In Switzerland, the support for homeopathy has been so strong that two-thirds of Swiss have backed its inclusion on the constitutional list of paid health services. The country has a total population of eight million people.
This means that (along with 4 other complementary therapies), homeopathic treatments are now covered by basic compulsory insurance. This was originally part of a trial, with the requirement to prove the treatment’s “efficacy, cost-effectiveness and sustainability” by 2017. However the Interior Minister, Didier Burkhalter has since agreed that it is “impossible to provide such proof for these disciplines in their entirety”. The ministry now plans to continue allowing reimbursements of treatment costs by compulsory health insurance, provided certified medical doctors administer them.
The medical establishment has praised the decision to put the case before international scientific scrutiny while complementary medicine proponents welcomed the chance for “fair” assessments.
The government’s proposal also includes provisions to increase research and training in the field. In addition to the reimbursement of treatment costs, diplomas for non-medical practitioners of alternative therapies will be recognised. There will also be more collaboration between alternative and classical medicine and increased research.
In Switzerland, the support for homeopathy has been so strong that two-thirds of Swiss have backed its inclusion on the constitutional list of paid health services. Hansueli Albonico, president of the Union of Associations of Swiss Physicians for Complementary Medicine, noted that practitioners were “confident” in the outcome based on “solid facts from existing scientific studies – of which we already have 2,000 clinical trials”. Especially, if these contribute to a “fair assessment”.
Switzerland has more complementary medicine practitioners per capita than anywhere else in the world – 17,200 registered with health insurers – this is largely due to the coverage of complementary medicine within insurance packages. Albonico, said it makes sense for the next step to widen the terms of reference for medicine.
As well as Homeopathy, the other therapies now covered by basic compulsory insurance are: holistic medicine, neural therapy, herbal medicine, and Traditional Chinese medicine (including acupuncture, chinese herbal medicine, massage, exercise and nutrition).
Australian Homeopath, Lesley Greig has worked in Switzerland as a homeopath.

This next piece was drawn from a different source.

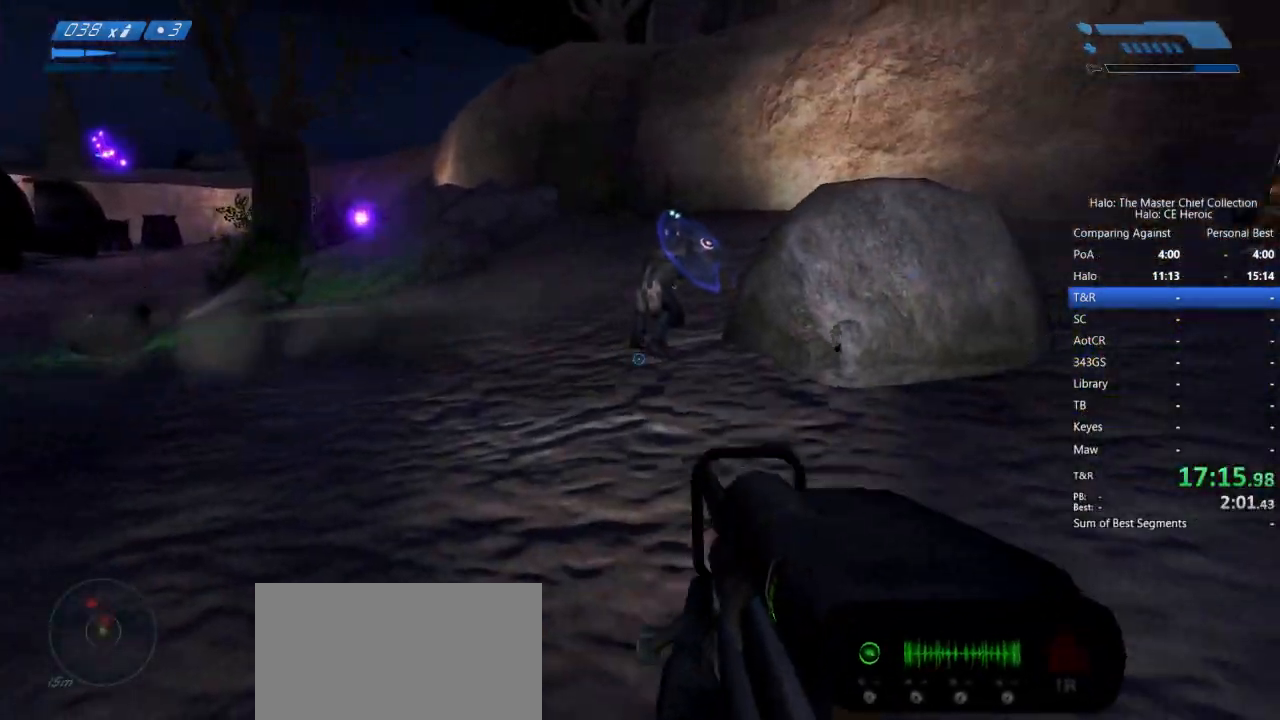
{"keys": ["r", "w"], "mouse": []}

Her experience was that the public could only claim homeopathic treatments on their basic compulsory insurance if the prescriber is a doctor. However, more private health fund providers offer packages, which include homeopathy, than what is generally on offer in Australia.
Lesley also found that the regulations were stricter than in Australia – when applying for Homeopathic status and when supplying the remedies. The general consensus within Switzerland seems to be very accepting of homeopathy. It is not questioned and you can readily find a homeopath in many pharmacies.